Le classique audacieux de Kim Jones chez Dior
Comme n’importe quelle grande marque qui mise sur l’influence des célébrités, Dior n’a pas pu échapper à l’appel d’un méga front row (Demi Moore, Offset, Winnie Harlow). Mais ce ne serait pas rendre service à Dior que de s’attarder là-dessus tant la collection et le set pensé·e·s par Kim Jones pour la maison française étaient d’une créativité folle. Pour ses cinq ans chez Dior Homme, Kim Jones semble avoir atteint la quintessence de son art. Déjà, les mannequins sont tous sortis du sol par des trappes installées sur le catwalk (tu gagues). Un performance qui a fait applaudir le public dès le début du show (assez rare pour être mentionné). Et de là, on a pu observer une collection à la fois ultra portable mais aussi axée très couture avec des silhouettes tailoring assez classiques mais twistées avec par exemple du tweed texturé, des chapeaux fantaisies, des pantalons feu de plancher, des touches de fluo, d’imprimés léopard ou pied de poule le tout dans une palette généralement neutre (gris, bleu marine, beige, marron). Un focus juste et “on point” sur les vêtements et le savoir-faire de la maison. Ultra-désirable, une fois de plus.
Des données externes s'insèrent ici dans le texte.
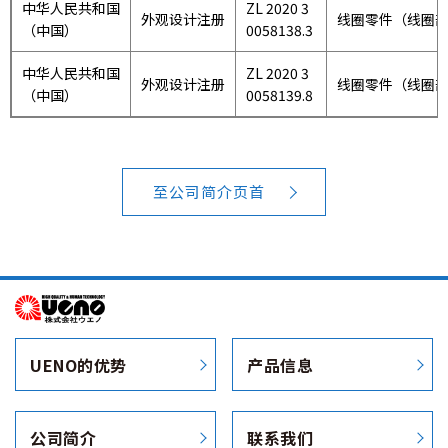
中华人民共和国
ZL 2020 3
外观设计注册
线圈零件（线圈
（中国）
0058138.3
中华人民共和国
ZL 2020 3
外观设计注册
线圈零件（线圈
（中国）
0058139.8
至公司简介页首
UENO的优势
产品信息
公司简介
联系我们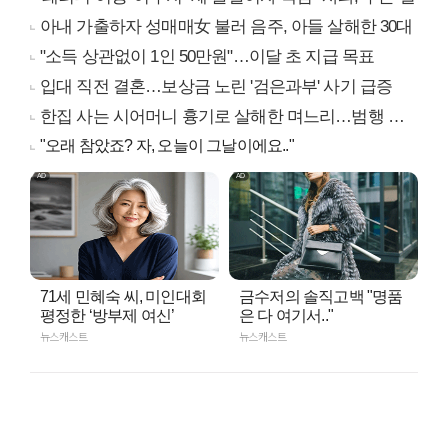
아내 가출하자 성매매女 불러 음주, 아들 살해한 30대
"소득 상관없이 1인 50만원"…이달 초 지급 목표
입대 직전 결혼…보상금 노린 '검은과부' 사기 급증
한집 사는 시어머니 흉기로 살해한 며느리…범행 동기는
"오래 참았죠? 자, 오늘이 그날이에요.."
71세 민혜숙 씨, 미인대회
금수저의 솔직고백 "명품
평정한 ‘방부제 여신’
은 다 여기서.."
뉴스캐스트
뉴스캐스트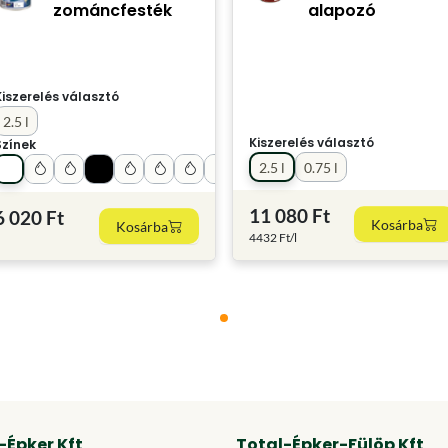
zománcfesték
alapozó
Kiszerelés választó
2.5 l
Kiszerelés választó
Színek
2.5 l
0.75 l
11 080 Ft
6 020 Ft
Kosárba
Kosárba
4432 Ft/l
-Épker Kft
Total-Épker-Fülöp Kft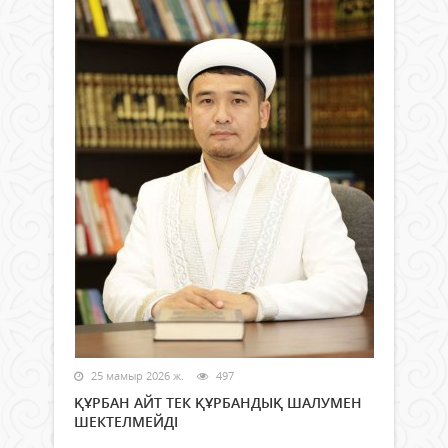
25 мамыр 2026 ж.
497
ҚҰРБАН АЙТ ТЕК ҚҰРБАНДЫҚ ШАЛУМЕН
ШЕКТЕЛМЕЙДІ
L’élégance discrète et désinvolte de Dries van Noten
Peu importe la collection que produit Dries van Noten, ce dernier est toujours loué pour sa créativité et son sens du beau. Et ce défilé SS24 n’a pas échappé à la règle mais a d’autant plus marqué les esprits grâce à des silhouettes super élégantes et axées sur la nonchalance et la fluidité. Soit une sorte de chic cool et désinvolte (dont seul Dries à le secret) rendu possible grâce à des trenchs soyeux, de longues parkas, des tricots troués, des pantalons cargos amples, des blazers à épaules larges ; le tout dans une palette de couleurs ultra-recherchée allant du rouille au doré, en passant par le beige sable, le mauve ou le vert d’eau. En gros, c’était comme de contempler ce genre de coucher de soleil d’été qui t’en mets plein la vue et te donne la sensation d’un moment suspendu et éternel. Ovah.
L’affirmation de Matthew M. Williams chez Givenchy
D’habitude Matthew Williams nous propose des collections qui regorge de détails et de fioritures, avec un mélange des genres qui frôle parfois l’overdose et l’incompréhension. Mais on doit reconnaître que cette saison, il a step-up son game en proposant probablement l’une de ses collections homme les plus matures et les plus recherchées depuis son arrivée à la tête de la maison française. Dans une gamme de couleurs composée de blanc, de noir, de gris, de vert et de touches de bleu marine, de jaune et de rose, la collection a mis l’accent sur le tailoring et un aspect plus couture, jouant parfois avec l’amplitude des silhouettes. Mais Williams n’en oublie pas moins son dada qu’est le sportswear en ajoutant ici et là quelques éléments workwear et techwear qui pour une fois matchent parfaitement avec l’ensemble. Méga encouragements ! Croyez-nous, ça sent les félicitations données à l’unanimité au prochain conseil de classe.